Now, as you know, to help Jenna get around those persnickety age-to-get-vomiting-drunk laws, the Department of Faith has already mandated a national policy that requires all Americans begin calculating their age from the moment their father praises the Lord by screaming "Oh, God! Oh, God!" (conception), rather than the irrelevant event that occurs nine months later when the byproduct of this religious ecstasy makes its slimy and painful passage through that oozing, hairy hole between its mother's legs.

Well today friends, I am tickled pink to announce that the President has taken True Christian™ logic to its next only-God-understands step by just issuing a last-minute tax reform Executive Order directing the IRS to allow parents to start writing off their pre-born, liquid-breathing tadpole children the same way they do their post-born, air-breathing ones.
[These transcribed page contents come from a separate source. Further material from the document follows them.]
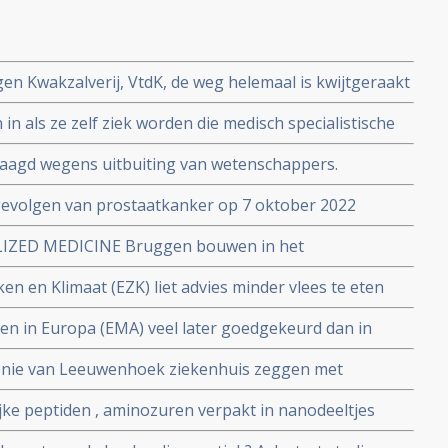
en Kwakzalverij, VtdK, de weg helemaal is kwijtgeraakt
van artikelen en publicaties
in als ze zelf ziek worden die medisch specialistische
sen regelen zelfs met voorrang een behandeling voor
aagd wegens uitbuiting van wetenschappers.
ljarden aan publicaties die uitgevoerd zijn met
 gevolgen van prostaatkanker op 7 oktober 2022
LIZED MEDICINE Bruggen bouwen in het
ubileumcongres om het 40-jarig bestaan van de
n en Klimaat (EZK) liet advies minder vlees te eten
arig bestaan van de Hahnemann Apotheek op 2 en 3
e, zo ontdekte Stichting Wakker Dier
n in Europa (EMA) veel later goedgekeurd dan in
enden levensjaren.
nie van Leeuwenhoek ziekenhuis zeggen met
o-punch ) van reeds bestaande medicijnen de sleutel
ke peptiden , aminozuren verpakt in nanodeeltjes
n kanker te hebben gevonden
ingen bij melanomen en blijkt als immuuntherapie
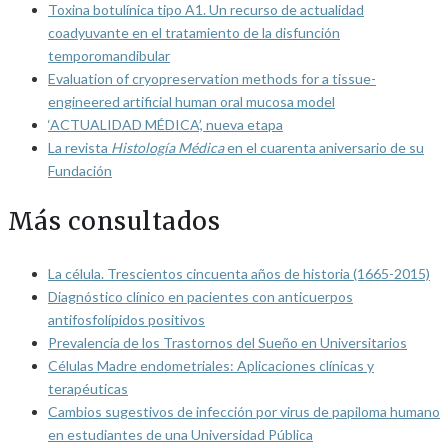
Toxina botulínica tipo A1. Un recurso de actualidad
coadyuvante en el tratamiento de la disfunción
temporomandibular
Evaluation of cryopreservation methods for a tissue-
engineered artificial human oral mucosa model
‘ACTUALIDAD MÉDICA’, nueva etapa
La revista
Histología Médica
en el cuarenta aniversario de su
Fundación
Más consultados
La célula. Trescientos cincuenta años de historia (1665-2015)
Diagnóstico clínico en pacientes con anticuerpos
antifosfolípidos positivos
Prevalencia de los Trastornos del Sueño en Universitarios
Células Madre endometriales: Aplicaciones clínicas y
terapéuticas
Cambios sugestivos de infección por virus de papiloma humano
en estudiantes de una Universidad Pública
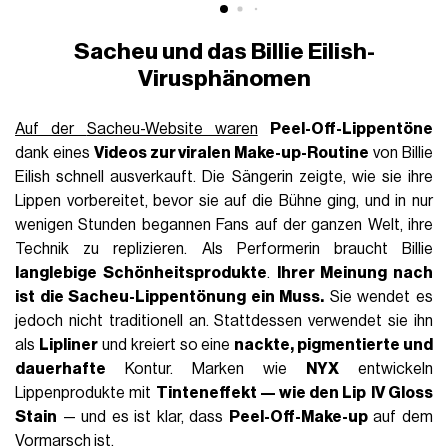
Sacheu und das Billie Eilish-
Virusphänomen
Auf der
Sacheu-Website waren
Peel-Off-Lippentöne
dank eines
Videos zur viralen Make-up-Routine
von Billie
Eilish schnell ausverkauft. Die Sängerin zeigte, wie sie ihre
Lippen vorbereitet, bevor sie auf die Bühne ging, und in nur
wenigen Stunden begannen Fans auf der ganzen Welt, ihre
Technik zu replizieren. Als Performerin braucht Billie
langlebige Schönheitsprodukte
.
Ihrer Meinung nach
ist die
Sacheu-Lippentönung
ein Muss.
Sie wendet es
jedoch nicht traditionell an. Stattdessen verwendet sie ihn
als
Lipliner
und kreiert so eine
nackte, pigmentierte und
dauerhafte
Kontur. Marken wie
NYX
entwickeln
Lippenprodukte mit
Tinteneffekt — wie den Lip
IV Gloss
Stain
— und es ist klar, dass
Peel-Off-Make-up
auf dem
Vormarsch ist.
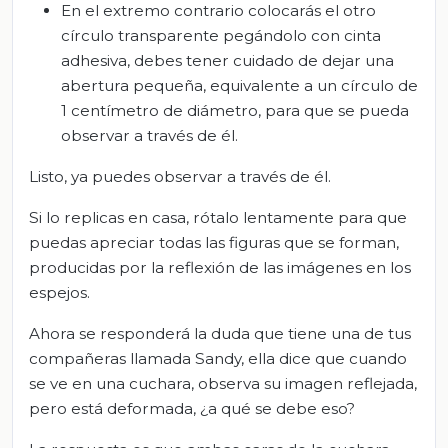
En el extremo contrario colocarás el otro
círculo transparente pegándolo con cinta
adhesiva, debes tener cuidado de dejar una
abertura pequeña, equivalente a un círculo de
1 centímetro de diámetro, para que se pueda
observar a través de él.
Listo, ya puedes observar a través de él.
Si lo replicas en casa, rótalo lentamente para que
puedas apreciar todas las figuras que se forman,
producidas por la reflexión de las imágenes en los
espejos.
Ahora se responderá la duda que tiene una de tus
compañeras llamada Sandy, ella dice que cuando
se ve en una cuchara, observa su imagen reflejada,
pero está deformada, ¿a qué se debe eso?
So even if you don't have a clue if you are walking around with a boy, a girl or something more stillborn than Michael Jackon's last CD, you do know that you are getting something more important than life itself: a GOP tax cut during a recession. The President realizes that womb boogers are just as dependent on their mothers as your average 17 year-old, and as such should get their parents off the hook from contributing to worthless Federal agencies like the NEH, NEA, EPA, and DOT. As the President signed this order into law, he mused aloud, "Hell, why didn't somebody think of this earlier? Going forward, those so-called 'pro-choicers' won't have a homo murderous legal leg to stand on!"

(Applause.)

Of course, in a perfect Christian world, the President would have declared a child as a tax deduction the moment any man's wholesome sperm violently drills its pointy little noggin inside a woman's dirty old egg, but we're not that far yet. We're taking baby steps here, and it's important to remember that as Christians, we are sheep, and as sheep, we have wool, and we need to pull that wool over the eyes of the unsaved world slowly and carefully. Since the President was in a rush to get this Executive Order done under the fog of war, we started off with just the one-week-old fetuses. This is perfectly sensible, and fair & balanced conservative studies indicate that Americans are so eager to find new ways to evade paying their taxes, they'll righteously claim the extra week anyway.

And so, effective immediately, there's no longer any such thing as "fetuses" or "unborn babies." They are called "children," and there's nothing the unsaved trash of the world can do about it.

(Cheers and Applause.)

In closing, I should mention that all persons wishing to list unborned peoples as deductions on their 2002 1040's must include a "Schedule PHWBC" proof-of-human-womb-booger-containment form, which is available for a nominal $175 processing fee exclusively from the major health insurance provider which you've been already been paying for full-priced coverage for no fewer than four calendar years.

(Applause.)

Now, let's all have a toast. (Pastor holds up carafe of wine) Thank you Jesus! To all present here today, The blood of Christ, is shed for you. DRINK!